Отлично. Но они не блестели на солнце. При виде этих девичьих кудрей, у Гиба не возникало желание протянуть руку и прикоснуться к ним. Они не пахли цветами и солнечным светом. Они были совершенно другими – совершенно непохожими на роскошные волосы Хлои.
Гиб не хотел думать о Хлое Мэдсен. Он проехал полконтинента, чтобы оказаться от нее как можно дальше.
И вспоминал ее на каждом шагу.
Блеск ее волос на свету, радостную улыбку на ее губах. Покачивание ее бедер, когда она шла по комнате. Колыхание ее грудей, когда она снимала что-нибудь с верхней полки.
Теперь Гиб воспринимал ее как стандарт, с которым сравнивал всех остальных женщин. Их волосы не были такими волнистыми и блестящими. Их губы не были такими полными. Их бедра были или слишком узкими, или слишком широкими. Их груди совершенно ему не нравились.
А Хлоины нравились. До сих пор.
Черт побери.
Конечно, в первый день, когда все эти мысли не выходили у Гиба из головы, он решил, что это последствия его слишком тесного общения с Хлоей.
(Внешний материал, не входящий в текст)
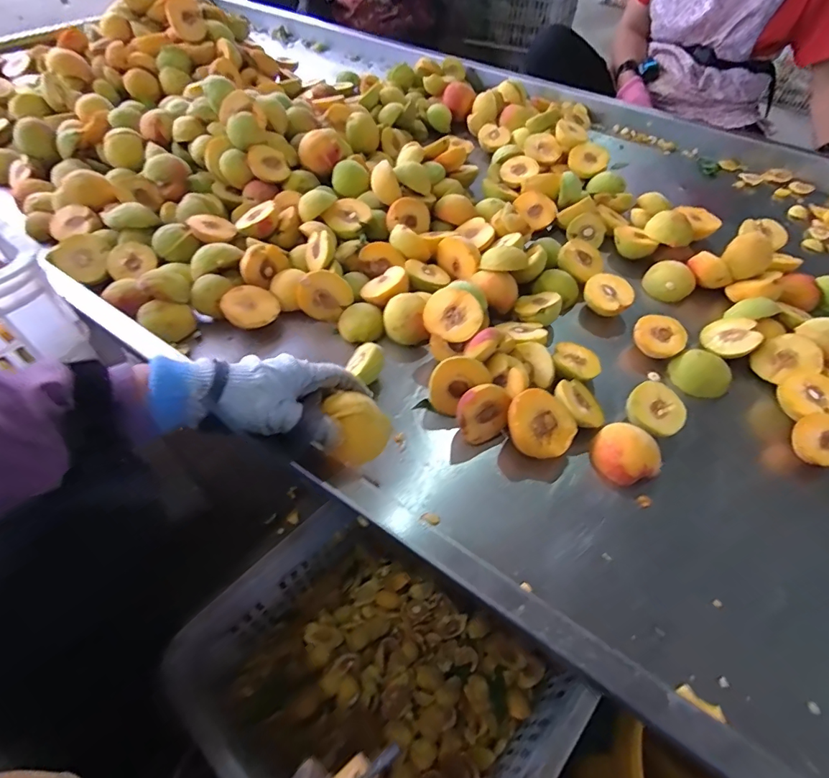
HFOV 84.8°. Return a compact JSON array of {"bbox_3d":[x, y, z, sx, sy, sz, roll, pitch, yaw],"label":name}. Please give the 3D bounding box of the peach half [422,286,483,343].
[{"bbox_3d":[0.048,-0.085,0.546,0.070,0.030,0.063,23,80,16],"label":"peach half"}]

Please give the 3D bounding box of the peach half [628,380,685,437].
[{"bbox_3d":[0.269,0.026,0.508,0.059,0.033,0.059,1,53,-1],"label":"peach half"}]

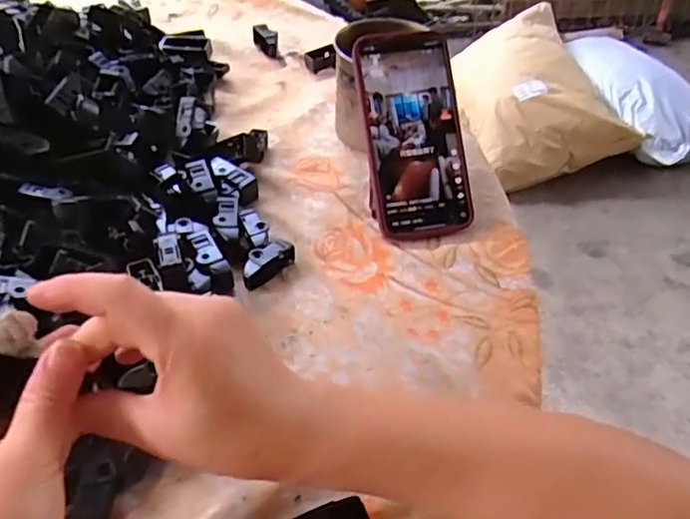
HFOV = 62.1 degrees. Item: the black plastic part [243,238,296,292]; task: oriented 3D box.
[{"bbox_3d":[-0.057,0.003,0.421,0.020,0.017,0.046,34,57,26],"label":"black plastic part"}]

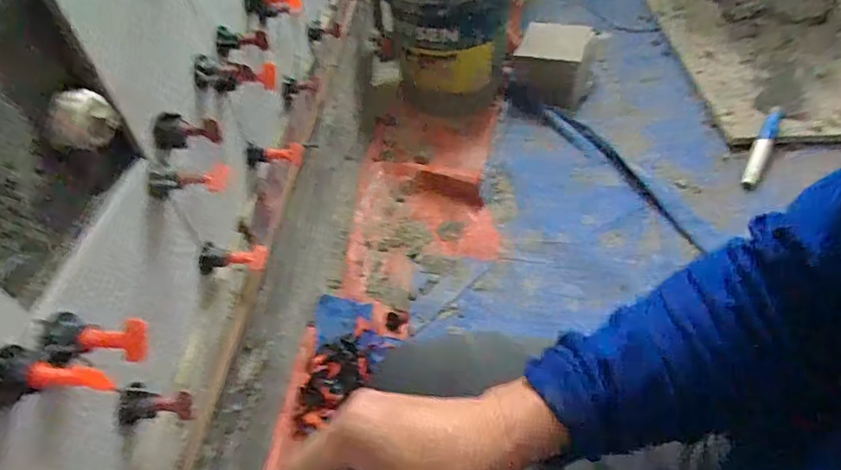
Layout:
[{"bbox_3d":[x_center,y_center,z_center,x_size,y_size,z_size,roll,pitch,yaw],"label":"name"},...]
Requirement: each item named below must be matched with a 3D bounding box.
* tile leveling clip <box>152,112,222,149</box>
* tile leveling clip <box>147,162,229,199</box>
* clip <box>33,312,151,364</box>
[{"bbox_3d":[-0.189,-0.083,0.426,0.048,0.025,0.020,-4,46,-17],"label":"tile leveling clip"},{"bbox_3d":[-0.186,-0.045,0.422,0.059,0.027,0.018,-10,47,-3],"label":"tile leveling clip"},{"bbox_3d":[-0.197,0.060,0.319,0.060,0.022,0.026,4,48,10],"label":"clip"}]

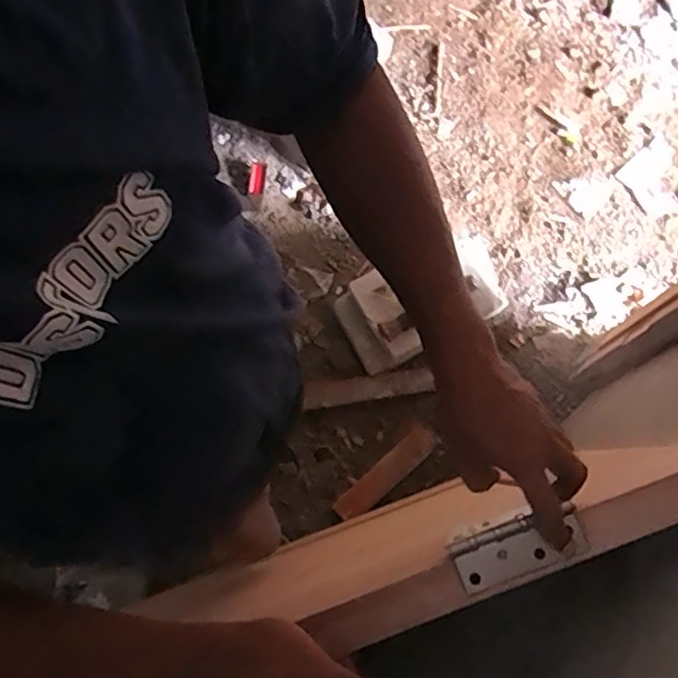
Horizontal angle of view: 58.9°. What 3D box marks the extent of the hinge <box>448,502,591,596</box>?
[{"bbox_3d":[0.139,0.164,0.469,0.100,0.009,0.041,-18,74,3],"label":"hinge"}]

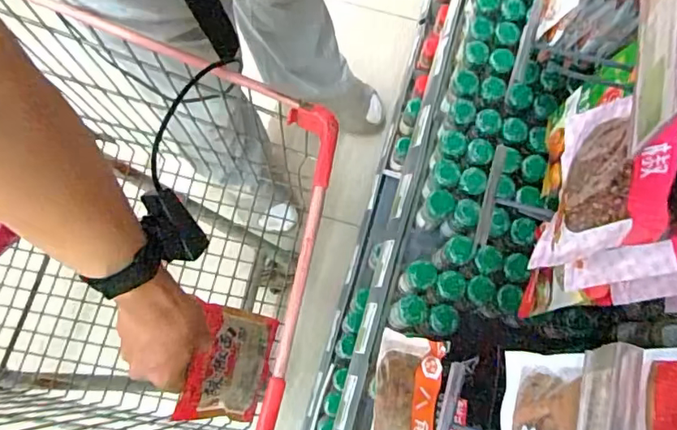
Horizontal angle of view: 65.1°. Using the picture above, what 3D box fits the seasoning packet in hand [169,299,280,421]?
[{"bbox_3d":[-0.128,0.177,0.627,0.020,0.168,0.125,5,73,26],"label":"seasoning packet in hand"}]

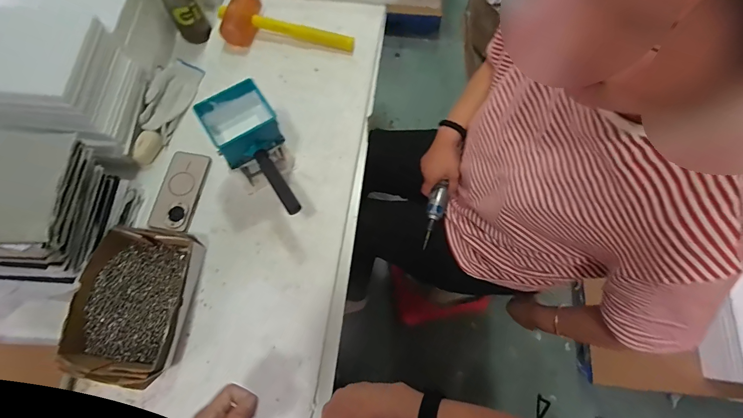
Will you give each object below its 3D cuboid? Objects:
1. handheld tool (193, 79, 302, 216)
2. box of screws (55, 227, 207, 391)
[{"bbox_3d":[-0.191,-0.073,0.665,0.108,0.173,0.228,-29,74,-10],"label":"handheld tool"},{"bbox_3d":[-0.406,0.158,0.631,0.175,0.059,0.242,7,71,1],"label":"box of screws"}]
Не удивительно, что он запомнил ее бедра, ее груди, ее губы. Ведь он видел все это каждый день.
Но в то же время он видел множество губ, бедер и грудей других женщин. Моделей, к примеру. Но это была его работа. А что касается Сьерры, так Гиб вообще не помнил, есть ли у нее грудь. Наверное, есть.
Он помнил только Хлою.
Гиб пытался забыть ее. Но прогулка по Бозману ничем ему не помогла. Каждый раз при виде идущей по улице девушки с золотистыми волосами его охватывали воспоминания.
Он вернулся в свой номер в мотеле, снятый на одну ночь, и включил телевизор. Там шли дурацкие передачи, которые не смогли бы заинтересовать и пятилетнего ребенка, а от фильмов, идущих по платному каналу, у него с души воротило. Вместо этого Гиб предпочел принять холодный душ.
Завтра, – пообещал себе Гиб, – все изменится к лучшему. Завтра он будет бродить по горам, любоваться окрестностями, и на мысли у Хлое Мэдсен у него просто не останется времени.